DIGITAL BALL GOWNS.  Danal started five years ago with a creative approach to one of the thorniest problems of e-commerce: how to securely make small payments for goods and services. In a country where almost everyone owns a cell phone, the answer was simple. Danal struck early deals with Korean mobile carriers, which agreed to collect money on behalf of online merchants. Today, Danal and Mobilians together control some 90% of the market.

Here's how it works: A customer buying, say, a downloadable song on her PC enters her cell-phone number and national identification number into the seller's Web site. After a computer verifies that the two numbers match, a code is sent to the phone as a text message. The customer turns back to the PC, punches the code into the Web site, gets the song, and the sum is added to the phone bill.

Although it's more expensive for merchants than credit cards, they say the convenience for buyers is worth the extra cost. Phone companies take a 5% cut, and the authenticating companies get up to 3%. Credit-card companies typically charge 3.5%.

BIGGER BUCKS.  "Despite the higher service fee, we have to offer cell-phone payment because it's the consumer's clear choice," says Choi Dong Jo, a planning manager at NHN Corp., a large online-gaming company. About 60% of payments for NHN's digital content come through cell-phone services, vs. 5% for credit cards.

The services took off as Korean adults started playing games and buying digital accoutrements for personalized pages on social-networking Web sites.
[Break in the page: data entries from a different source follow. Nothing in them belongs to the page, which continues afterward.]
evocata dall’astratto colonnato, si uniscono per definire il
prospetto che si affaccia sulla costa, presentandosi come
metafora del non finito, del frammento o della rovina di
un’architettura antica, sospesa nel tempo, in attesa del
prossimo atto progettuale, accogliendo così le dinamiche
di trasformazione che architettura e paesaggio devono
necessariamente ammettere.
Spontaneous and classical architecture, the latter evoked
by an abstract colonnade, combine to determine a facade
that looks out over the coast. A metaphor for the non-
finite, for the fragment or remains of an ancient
These sites often sell avatars -- digital representations of a person -- and accessories such as virtual necklaces, digital ball gowns, or a personalized video for anywhere from a dime to a few dollars.

The companies are moving into the physical realm, too. Online merchants now let Koreans charge books and clothes to their cell phones. Such larger purchases were impossible in the past because of a $20 monthly limit on charges, but that has recently been bumped up to $120. Last year, Danal started letting users pay cable-TV bills, and it will soon add newspaper subscription fees.

PROFIT DIP.  It's a profitable formula. Danal, which also sells music, games, and video clips for mobile gadgets, earned $7.7 million on sales of $66.6 million last year, up from a profit of $5 million on sales of $54.4 million in 2004.

Danal's shares have more than tripled since its July, 2004, listing in Seoul. Mobilians says its profit fell to $2.8 million on sales of $31.1 million in 2005, vs. $4.8 million on sales of $30 million in 2004, as some companies it had provided the service to went belly-up. But analysts expect Mobilians' profit to rise by more than 30% in 2006.

How big could the market be? Wherever there's a Web -- and a cell phone -- is fair game.